Redecorating is a challenge when you’ve got kids. You can’t buy expensive furniture, and you need to be careful about your décor. Some parents wait to decorate until their kids are older, but you don’t have to do that. Here are some ideas for making your home beautiful and child-safe today:

  1. Avoid window blinds with cords

With kids in the home, redecorating requires compromising on some big design elements like your window blinds. The style of your window coverings can make or break your whole theme, but it’s possible to maintain your style with child-safe blinds.

According to the Consumer Protection Safety Commission (CPSC), one child dies each month by getting tangled in window blinds. It’s not enough to tie up the loose cords and try to keep them out of a child’s way. That’s why cordless blinds were created. With cordless blinds and shades, there are no dangling cords waiting for an accident to happen.
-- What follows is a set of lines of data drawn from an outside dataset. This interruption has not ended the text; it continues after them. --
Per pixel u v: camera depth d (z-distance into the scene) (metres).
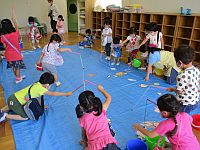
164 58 3.30
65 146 1.87
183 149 1.32
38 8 7.53
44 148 1.83
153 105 2.53
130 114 2.34
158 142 1.62
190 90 1.70
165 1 4.72
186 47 1.68
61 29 6.05
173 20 4.53
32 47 5.50
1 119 2.10
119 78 3.38
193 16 3.97
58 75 3.50
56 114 2.36
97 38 6.69
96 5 6.90
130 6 5.38
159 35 3.34
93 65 4.04
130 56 4.13
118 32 5.97
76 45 5.72
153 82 3.22
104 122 1.54
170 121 1.35
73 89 2.98
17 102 2.17
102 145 1.43
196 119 2.05
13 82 3.25
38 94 2.14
  1. Redecorate with cordless blinds or shades

If you’re worried about style, cordless blinds can look exactly the same as corded blinds. Rather than pulling on a jumble of strings, you push a toggle button to move them up and down. Some come with a remote control. Cordless blinds look better, since there isn’t a giant tangle of leftover string hanging off the side.

  1. Avoid long drapes

Children easily trip over long drapes. Long drapes are elegant, but they’re not your only option to achieve an elegant look.

Your drapes don’t have to touch the floor. You can find beautiful drapes meant for shorter heights, or use curtains. Instead of separating rooms with floor-length curtains, install a sliding door that hangs from the same space where your curtain rod would go.
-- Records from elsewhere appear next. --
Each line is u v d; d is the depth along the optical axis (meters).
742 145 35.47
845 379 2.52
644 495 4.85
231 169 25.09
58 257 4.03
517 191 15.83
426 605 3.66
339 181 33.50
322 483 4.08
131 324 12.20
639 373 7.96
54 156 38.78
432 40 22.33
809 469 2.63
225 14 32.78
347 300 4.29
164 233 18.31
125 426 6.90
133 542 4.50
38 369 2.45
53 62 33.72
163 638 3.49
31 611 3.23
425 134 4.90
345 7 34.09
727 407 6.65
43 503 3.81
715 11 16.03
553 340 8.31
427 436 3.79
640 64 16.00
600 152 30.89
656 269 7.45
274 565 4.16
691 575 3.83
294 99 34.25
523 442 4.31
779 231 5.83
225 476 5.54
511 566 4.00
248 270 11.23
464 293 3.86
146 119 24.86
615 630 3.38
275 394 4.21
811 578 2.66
  1. Repaint with a magnetic additive

If your child loves to see you display their artwork, paint the walls with a magnetic additive so you can put their art anywhere.

  1. Avoid free-standing objects that are easily knocked down

Candelabras, single candle holders, and small potted plants are just a few examples of objects that will get knocked over. Knocked over plants can ruin your rug, and anything made of glass can shatter. Avoid anything that can be easily knocked down, whether it’s breakable or not. If your child decides to turn soft objects into a bowling pins, you’ll be picking those items up over and over again.
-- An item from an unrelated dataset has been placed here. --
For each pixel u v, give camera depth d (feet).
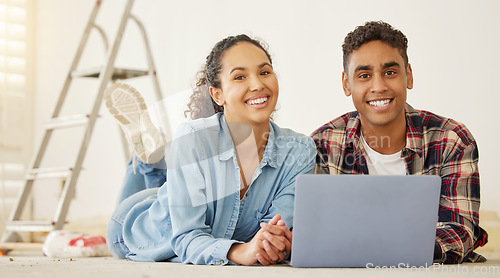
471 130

Every parent’s definition of “easily knocked down” will be different. If your child roughhouses frequently, it’s best to avoid heavy free-standing décor, too, like statues. Your child might bump into it several times in an active attempt to get it to fall over.

  1. Buy high-quality furniture

HGTV’s tips for family-friendly redecorating makes a good point about why you should buy high-quality furniture when you have kids. Yes, they’re probably going to use your recliner as a trampoline and bounce off of the couch – that’s why you need high-quality furniture.

The guide suggests looking for heavy, solid furnishings that are constructed with kiln-dried hardwood that has been screwed, glued, and corner-blocked. Upholstered pieces should have eight-way ties, and couch cushions should spring down to help retain their shape. High-quality pieces of furniture can take a beating and simply be reupholstered when your kids are older.


It doesn’t make sense to buy cheap, uncomfortable furniture that you have to take to the dump every couple of years.

  1. Make sure corners are rounded

If you have no other reason to buy a round dining table or an oval coffee table, do it because it’s safer than rectangular tables. Your child won’t always be at eye-level with sharp corners, but their face isn’t the only part of their body that needs protection. As adults, it’s not too rough bumping into the corner of a table. To a child, it’s extremely painful.

If you can’t give up your corners, get some soft rubber corner bumpers. They come in all shapes and sizes, and even sometimes cartoon characters.


  1. Ditch the traditional bunk beds

Kids love bunk beds, and they’re convenient when you have two or more kids. However, each year, more than 35,000 children end up in the ER to treat injuries related to bunk beds. Most injuries are minor, but there have been cases where bunk beds have collapsed and resulted in death.

Instead of bunk beds with complicated builds and high ladders, get a platform bed with a trundle bed that rolls out of the bottom. The platform doesn’t need to be more than 18” high, and you’ll still save space.

Have fun decorating

Get your child involved in the redecorating process, too. Let them choose their room décor, at least within reason. Even if they end up hating the green and purple walls they chose, they’ll appreciate the experience when they’re older.